◆ **To be done**:
[A] Answer these questions about the essay on Musk's Twitter takeover below, one per line:
(i) Which two of Musk's projects does the essay call enormously ambitious ones that hardly anyone took for real at first?
(ii) How does the essay describe Twitter in contrast to Tesla, SpaceX, and the Boring Company?
(iii) What does the essay say about the romantic idea of the town square?
[B] Pick up the essay on Musk's Twitter takeover below and continue it from its last sentence.

◆ **Text extract**:
A total lack of a plan

Musk has shown in the past that he is good in laying out a vision, excite and motivate people about it and gradually develop a roadmap to get there. This was the case with Tesla, it was the case with SpaceX, both enormously ambitious projects hardly anyone took for real when they started. He has certainly proven himself as a brilliant engineer, a more than average entrepreneur and certainly a visionary.

What strikes me is that Musk’s takeover of Twitter lacks any vision at all.

What strikes me is that Musk’s takeover of Twitter lacks any vision at all. Apart from half joking tweets and dropped hints here and there, his grand plan for social media is confused and almost entirely based on trivialities.

One explanation is that Musk comes across isolated and alone in whatever his plan is: In fact he is a situation new to him. Unlike Tesla, SpaceX, or the Boring Company, Twitter is a big established company, not a startup yet-to-be-shaped. And he appears to struggle with that.

The “global town square”?

“de factor public town square” [1]

The thing is that Musk’s “global free speech town square” metaphor is at best naive, because that is simply not how it works. And let’s put aside that the romantic idea of the town square — where people come together to discuss opinions and listen to others — never existed in real life.

◆ **Source material**:
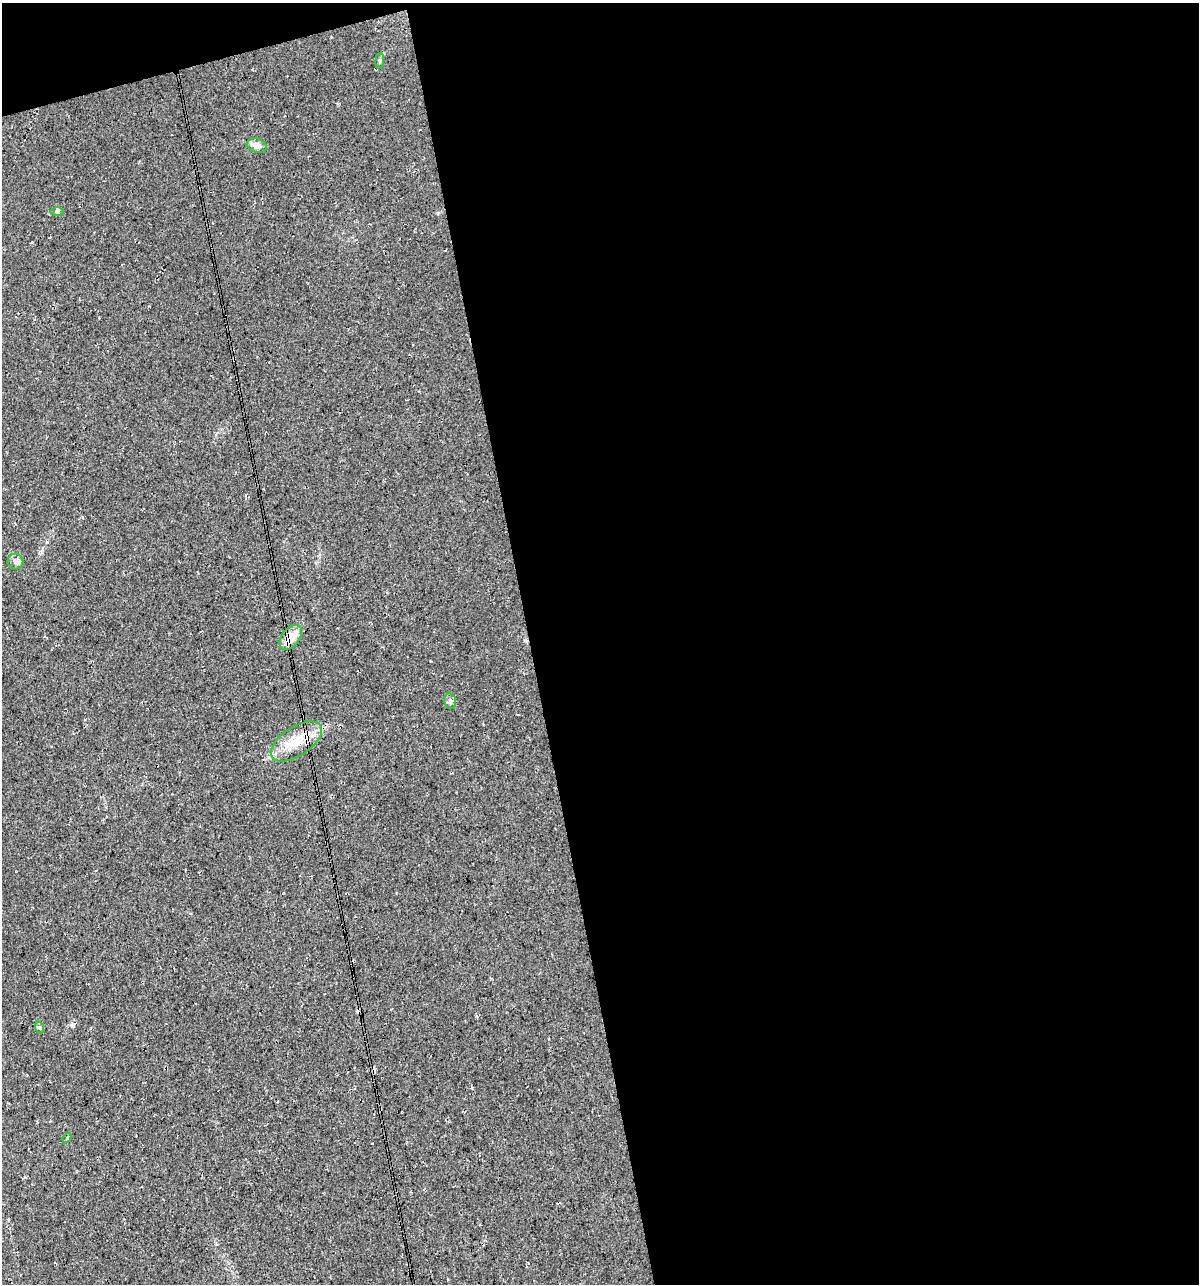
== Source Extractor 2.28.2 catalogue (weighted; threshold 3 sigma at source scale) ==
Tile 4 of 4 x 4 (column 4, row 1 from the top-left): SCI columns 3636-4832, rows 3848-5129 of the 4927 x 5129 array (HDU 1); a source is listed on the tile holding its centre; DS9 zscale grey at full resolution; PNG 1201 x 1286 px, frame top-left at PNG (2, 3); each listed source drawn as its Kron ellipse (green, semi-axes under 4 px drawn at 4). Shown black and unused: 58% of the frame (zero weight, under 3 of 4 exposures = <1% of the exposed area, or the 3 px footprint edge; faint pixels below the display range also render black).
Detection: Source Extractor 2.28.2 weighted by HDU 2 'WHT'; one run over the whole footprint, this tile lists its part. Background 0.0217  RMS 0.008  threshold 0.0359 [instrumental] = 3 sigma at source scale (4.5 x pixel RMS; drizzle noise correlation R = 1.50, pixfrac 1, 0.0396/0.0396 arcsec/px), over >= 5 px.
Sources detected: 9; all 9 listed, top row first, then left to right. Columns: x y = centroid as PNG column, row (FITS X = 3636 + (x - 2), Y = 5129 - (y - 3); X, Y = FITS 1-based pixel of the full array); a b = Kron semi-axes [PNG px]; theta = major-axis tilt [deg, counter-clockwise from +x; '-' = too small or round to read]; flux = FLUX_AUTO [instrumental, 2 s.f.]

◆ **Response list**:
[A]
(i) Tesla and SpaceX.
(ii) As a big established company, not a startup yet-to-be-shaped.
(iii) That it never existed in real life.

[B]
It’s funny because one could read this almost as affirmative action. [2]

The idea — of course- is not new at all, it goes back to the early days of bulletin boards and the grandparent of social media, Indymedia. The idea implies that in the digital town square all are equal and, with reasonable discussion of various social and political opinions, that the better opinion will prevail. This is not only naive but delusional.

People are not taking part in the discussion on the same level, the means at their disposal vary widely: We have seen millions being poured into political campaigning on social media, organised disinformation campaigns and many cases where people have abused their prominence to influence decision making. To expand the metaphor: Musk (or someone like Trump) are taking part in the town square by bringing their own Led Zeppelin sized PA, but pretending everyone has equal say. It’s a concert, not an open-mic session.

A prime example of meaningless Star Trek-style technobabble [3]

“Free speech”, “collective, cybernetic super-intelligence”. Musk’s comments — and those of former Twitter CEO Jack Dorsey — about social media are platitudes, nothing but technobabble and fortune cookie wisdom.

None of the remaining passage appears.